Ein Leck in einer der größten Öl-Pipelines in Russland hat nach Ansicht des dortigen Ministeriums rund zehn Quadratkilometer Land belastet. Der Pipeline-Betreiber spielt die Bedeutung des Lecks herunter.

HB MOSKAU. Von dem Leck in der Provinz Biransk nahe der Grenze zur Ukraine und zu Weißrussland seien rund zehn Quadratkilometer Land betroffen, erklärte das zuständige Ministerium am Montag.
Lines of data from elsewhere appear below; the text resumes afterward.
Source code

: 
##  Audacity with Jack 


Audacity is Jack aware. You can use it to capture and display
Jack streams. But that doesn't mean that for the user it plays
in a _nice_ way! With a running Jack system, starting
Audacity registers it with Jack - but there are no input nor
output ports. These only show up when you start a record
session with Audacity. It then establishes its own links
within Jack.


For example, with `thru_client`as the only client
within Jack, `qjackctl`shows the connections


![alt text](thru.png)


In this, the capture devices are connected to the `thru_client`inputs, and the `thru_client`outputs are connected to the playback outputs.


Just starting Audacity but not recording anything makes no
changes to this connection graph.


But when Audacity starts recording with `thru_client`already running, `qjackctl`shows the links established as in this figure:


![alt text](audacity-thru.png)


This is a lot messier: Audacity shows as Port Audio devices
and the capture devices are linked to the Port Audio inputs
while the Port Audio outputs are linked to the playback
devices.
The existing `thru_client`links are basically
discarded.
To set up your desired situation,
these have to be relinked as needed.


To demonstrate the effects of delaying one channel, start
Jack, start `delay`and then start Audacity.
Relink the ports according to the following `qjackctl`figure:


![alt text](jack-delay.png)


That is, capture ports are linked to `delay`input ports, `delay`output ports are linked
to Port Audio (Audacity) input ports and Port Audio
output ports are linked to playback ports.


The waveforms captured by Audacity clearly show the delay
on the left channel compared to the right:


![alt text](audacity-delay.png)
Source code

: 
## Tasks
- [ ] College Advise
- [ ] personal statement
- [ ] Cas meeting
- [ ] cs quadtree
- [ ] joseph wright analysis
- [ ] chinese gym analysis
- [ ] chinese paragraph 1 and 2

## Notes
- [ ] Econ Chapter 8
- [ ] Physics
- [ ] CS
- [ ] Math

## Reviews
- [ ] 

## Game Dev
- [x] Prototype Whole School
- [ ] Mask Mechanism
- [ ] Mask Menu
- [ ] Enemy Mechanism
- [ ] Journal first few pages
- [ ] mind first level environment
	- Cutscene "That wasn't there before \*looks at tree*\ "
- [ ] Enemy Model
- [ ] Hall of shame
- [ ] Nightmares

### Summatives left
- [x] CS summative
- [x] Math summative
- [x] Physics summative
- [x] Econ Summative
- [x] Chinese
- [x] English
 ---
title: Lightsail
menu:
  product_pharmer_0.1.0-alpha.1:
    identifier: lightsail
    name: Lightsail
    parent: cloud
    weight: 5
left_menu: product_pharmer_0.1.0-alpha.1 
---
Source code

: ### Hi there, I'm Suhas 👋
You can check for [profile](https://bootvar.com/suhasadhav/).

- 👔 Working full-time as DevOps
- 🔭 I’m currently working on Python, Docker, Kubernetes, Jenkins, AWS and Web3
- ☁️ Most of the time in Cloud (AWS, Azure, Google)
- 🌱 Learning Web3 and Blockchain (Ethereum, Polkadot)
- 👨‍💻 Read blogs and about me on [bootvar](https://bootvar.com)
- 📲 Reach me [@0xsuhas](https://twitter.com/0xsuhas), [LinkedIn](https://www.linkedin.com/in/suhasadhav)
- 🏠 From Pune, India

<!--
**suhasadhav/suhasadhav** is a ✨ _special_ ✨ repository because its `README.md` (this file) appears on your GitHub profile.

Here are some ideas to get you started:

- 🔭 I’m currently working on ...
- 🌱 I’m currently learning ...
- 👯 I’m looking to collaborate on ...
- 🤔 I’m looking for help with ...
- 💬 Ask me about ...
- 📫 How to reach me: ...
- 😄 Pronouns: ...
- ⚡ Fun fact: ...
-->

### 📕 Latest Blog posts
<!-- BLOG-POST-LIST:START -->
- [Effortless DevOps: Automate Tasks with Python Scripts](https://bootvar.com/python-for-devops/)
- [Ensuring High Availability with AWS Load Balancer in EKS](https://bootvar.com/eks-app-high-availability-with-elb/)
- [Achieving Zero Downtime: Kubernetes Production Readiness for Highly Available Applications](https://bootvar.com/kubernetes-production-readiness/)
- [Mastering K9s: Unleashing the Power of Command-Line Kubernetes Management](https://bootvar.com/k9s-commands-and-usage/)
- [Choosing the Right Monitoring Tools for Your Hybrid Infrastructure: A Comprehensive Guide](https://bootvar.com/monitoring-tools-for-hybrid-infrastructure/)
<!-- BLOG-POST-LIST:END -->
Auch Quellen seien kontaminiert worden.

Angesichts der Informationen, die man von Umweltschutzorganisationen erhalten habe, sei möglicherweise von einer Umweltkatastrophe in der Region auszugehen, erklärte das Ministerium weiter. Ein Sprecher sagte, zu dem Leck sei es am Samstag gekommen. Der Schaden sei jedoch erst jetzt bekannt geworden. Die 4 000 Kilometer lange Druschba-Pipeline kann pro Tag bis zu 1,2 Millionen Barrel Öl transportieren und ist meist voll ausgelastet.

Der Pipeline-Betreiber OAO Transneft spielte die Bedeutung des Lecks herunter. Betroffen sei nur ein kleines Gebiet und die Folgen seien schon am Wochenende behoben worden, sagte ein Sprecher. Probleme gebe es nicht.